**INSTRUCTIONS TO FOLLOW:**
Pick each line that has "center" out of the records.

(DATASET EXCERPTS begins)

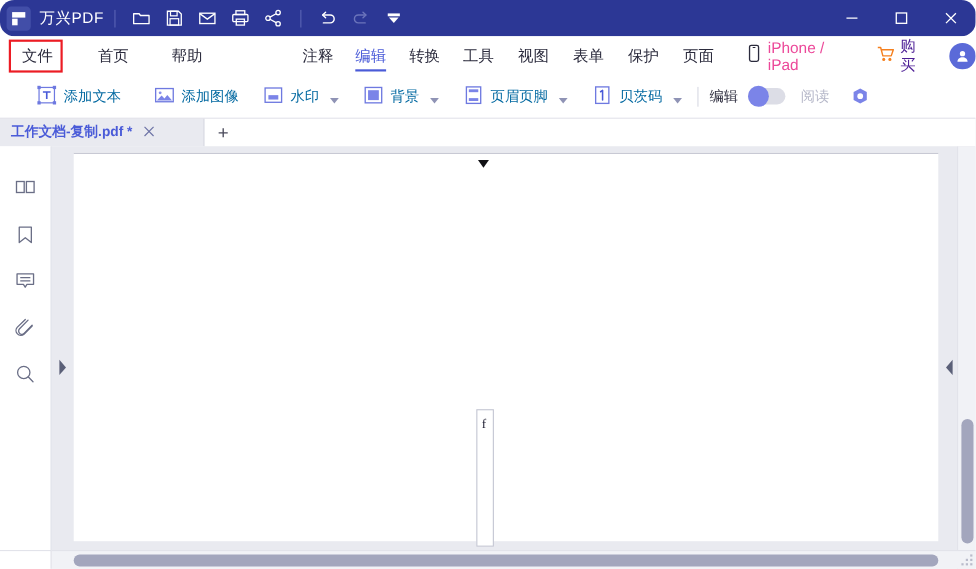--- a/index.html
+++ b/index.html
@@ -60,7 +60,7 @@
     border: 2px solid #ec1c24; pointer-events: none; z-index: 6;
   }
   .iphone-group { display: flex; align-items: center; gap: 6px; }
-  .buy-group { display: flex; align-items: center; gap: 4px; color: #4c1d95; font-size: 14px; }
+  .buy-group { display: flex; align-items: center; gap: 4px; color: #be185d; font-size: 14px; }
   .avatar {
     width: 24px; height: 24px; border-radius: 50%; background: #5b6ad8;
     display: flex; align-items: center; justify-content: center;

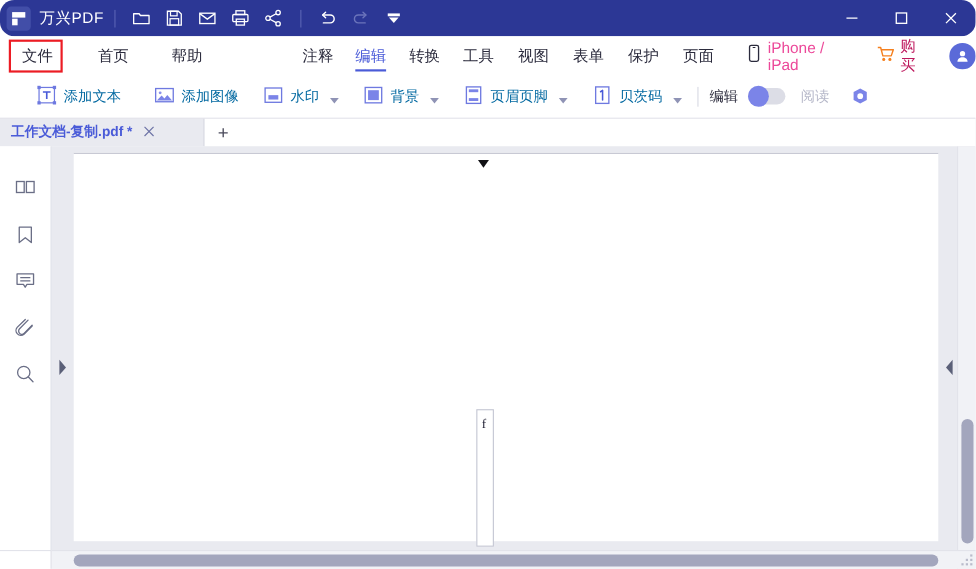--- a/index.html
+++ b/index.html
@@ -74,7 +74,7 @@
   }
   .rb-item {
     display: flex; align-items: center; gap: 6px; height: 32px; padding: 0 4px;
-    font-size: 13px; color: #0369a1; white-space: nowrap; cursor: default; justify-content: center;
+    font-size: 17px; color: #ef4444; white-space: nowrap; cursor: default; justify-content: center;
   }
   .caret {
     width: 0; height: 0; border-left: 4px solid transparent; border-right: 4px solid transparent;

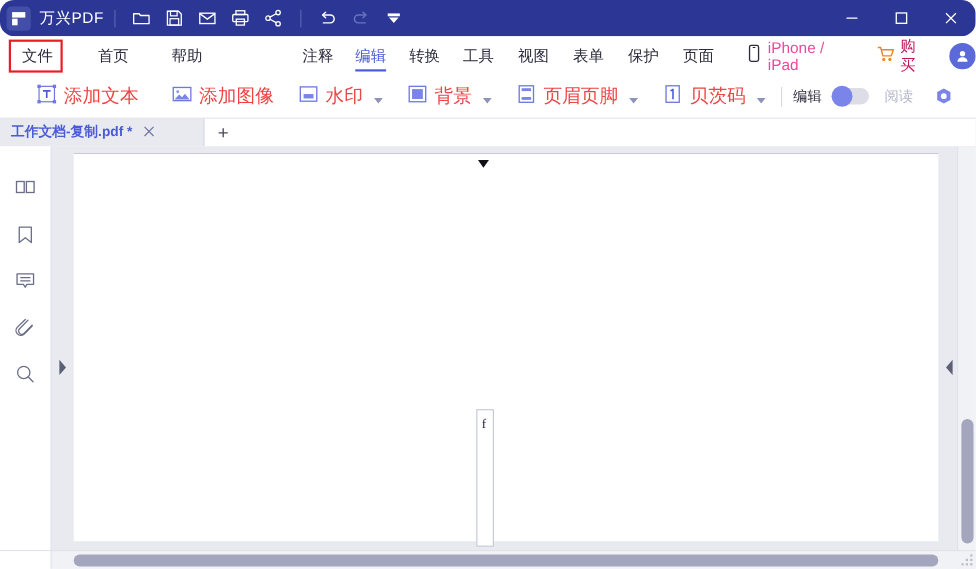--- a/index.html
+++ b/index.html
@@ -334,6 +334,16 @@
       <span>添加图像</span>
     </div>
 
+    <div class="rb-item" style="margin-left:24px">
+      <span>
+        <svg width="19" height="19" viewBox="0 0 19 19">
+            <path d="M10.8 4.2a3.2 3.2 0 0 1 0 5l-1.5 1.6" fill="none" stroke="#6e79e0" stroke-width="1.6" stroke-linecap="round"></path>
+            <path d="M8.2 14.8a3.2 3.2 0 0 1 0-5l1.5-1.6" fill="none" stroke="#6e79e0" stroke-width="1.6" stroke-linecap="round"></path>
+          </svg>
+      </span>
+      <span>链接</span>
+      <span class="caret"></span>
+    </div>
 
     <div class="rb-item" style="margin-left:14px">
       <span>

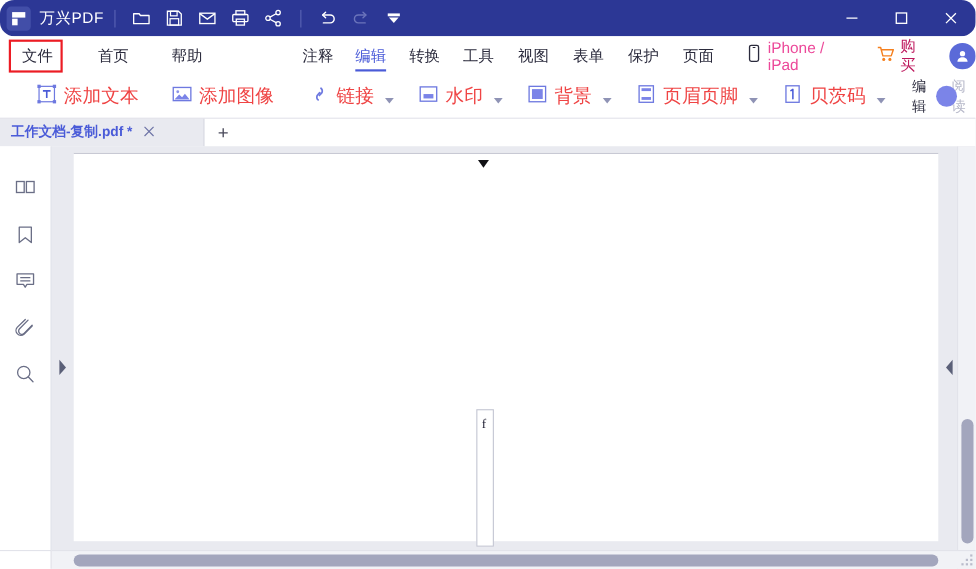--- a/index.html
+++ b/index.html
@@ -408,7 +408,6 @@
 
   <div class="tabbar">
     <div class="doctab">
-      <span class="doctab-label">工作文档-复制.pdf *</span>
       <span class="tab-close">
         <svg width="11" height="11" viewBox="0 0 11 11">
             <path d="M1.4 1.4l8.2 8.2M9.6 1.4l-8.2 8.2" stroke="#6e74a6" stroke-width="1.1"></path>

(DATASET EXCERPTS ends)

**RESPONSE TO THIS EXERCISE:**
   .iphone-group { display: flex; align-items: center; gap: 6px; }
-  .buy-group { display: flex; align-items: center; gap: 4px; color: #4c1d95; font-size: 14px; }
+  .buy-group { display: flex; align-items: center; gap: 4px; color: #be185d; font-size: 14px; }
     display: flex; align-items: center; justify-content: center;
     display: flex; align-items: center; gap: 6px; height: 32px; padding: 0 4px;
-    font-size: 13px; color: #0369a1; white-space: nowrap; cursor: default; justify-content: center;
+    font-size: 17px; color: #ef4444; white-space: nowrap; cursor: default; justify-content: center;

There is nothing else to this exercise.